The US probably moved to SMS being basically free (domestically) before Europe did. As a result it seems that the US standardized on SMS (and basically transparently iMessage) because that's what was just there. I never get a Whatsapp message from someone in the US and rarely anything other than SMS/iMessage. I suspect the vast majority of people I know don't have Whatsapp installed. I use it with people I know internationally.
It’s like Internet Explorer was for downloading Chrome; SMS is for authentication to get your WhatsApp running.
> More importantly, most Americas do not text anyone outside of the country, and haven't really ever

As a dual-citizen of Canada and the US, I'd have to say that's massively overgeneralized. Pretty much every Canadian I know regularly texts with Americans (iMessage or not), which means those Americans are texting with people outside of the Country.

You're not refuting his statement. There are massively way more Americans than Canadians.
And Canada is basically America for the purposes of phone numbers and texting.

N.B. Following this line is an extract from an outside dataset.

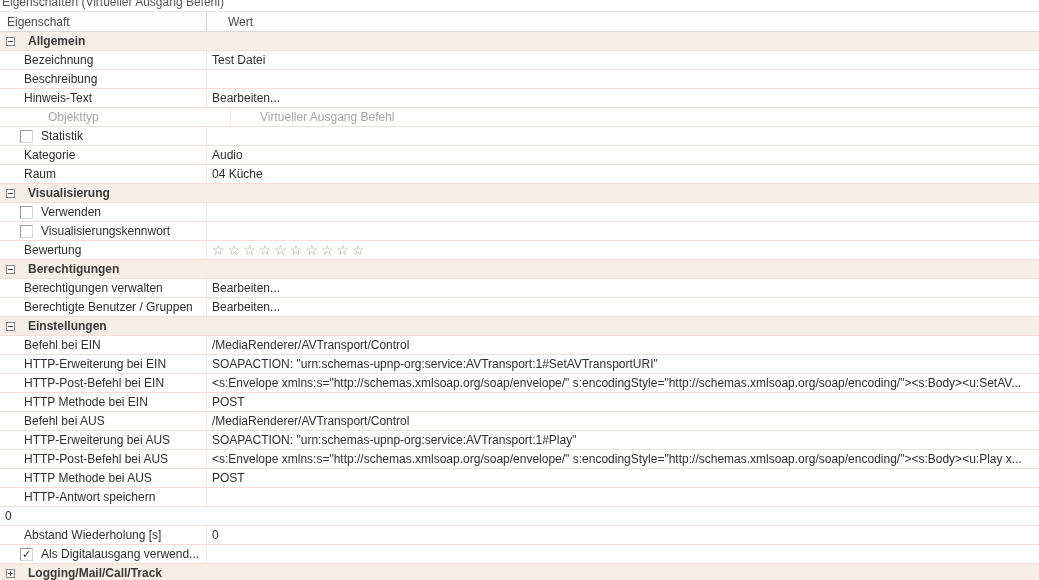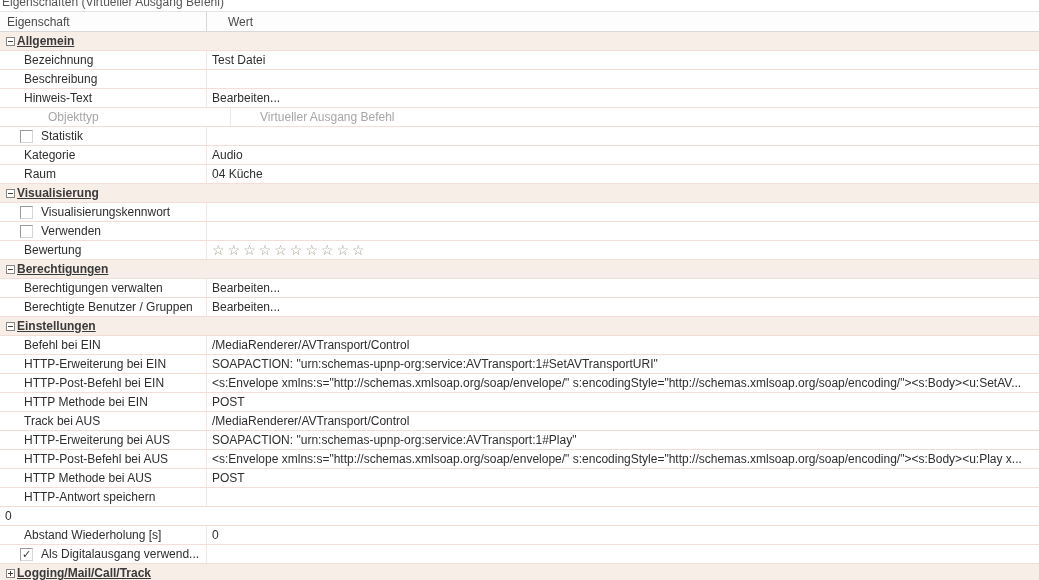"Allgemein" .sec-row .sec-label { margin-left: 2px -> 13px; text-decoration: underline -> none }
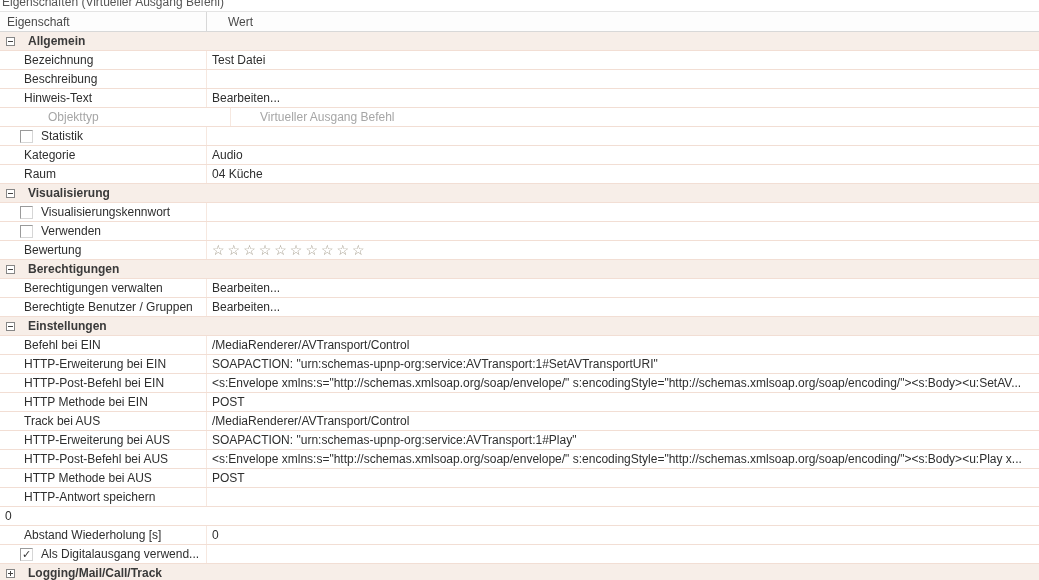"Visualisierungskennwort" div.prop-row { order: before "Verwenden" -> after "Verwenden" }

What’s Canada’s country code?

No, they're not.

The USA and Canada are really the same country, as far as the telcos are concerned. They're part of the same North American phone system, and have the same +1 prefix. Calls between the countries are all free, and don't carry international charges. You might think they're separate countries, and the governments may agree, but the telecom companies disagree.

> Calls between the countries are all free, and don't carry international charges.

That depends on your phone plan. The telco charges extra if you don't have a US calling plan add-on. US roaming also costs $12/day.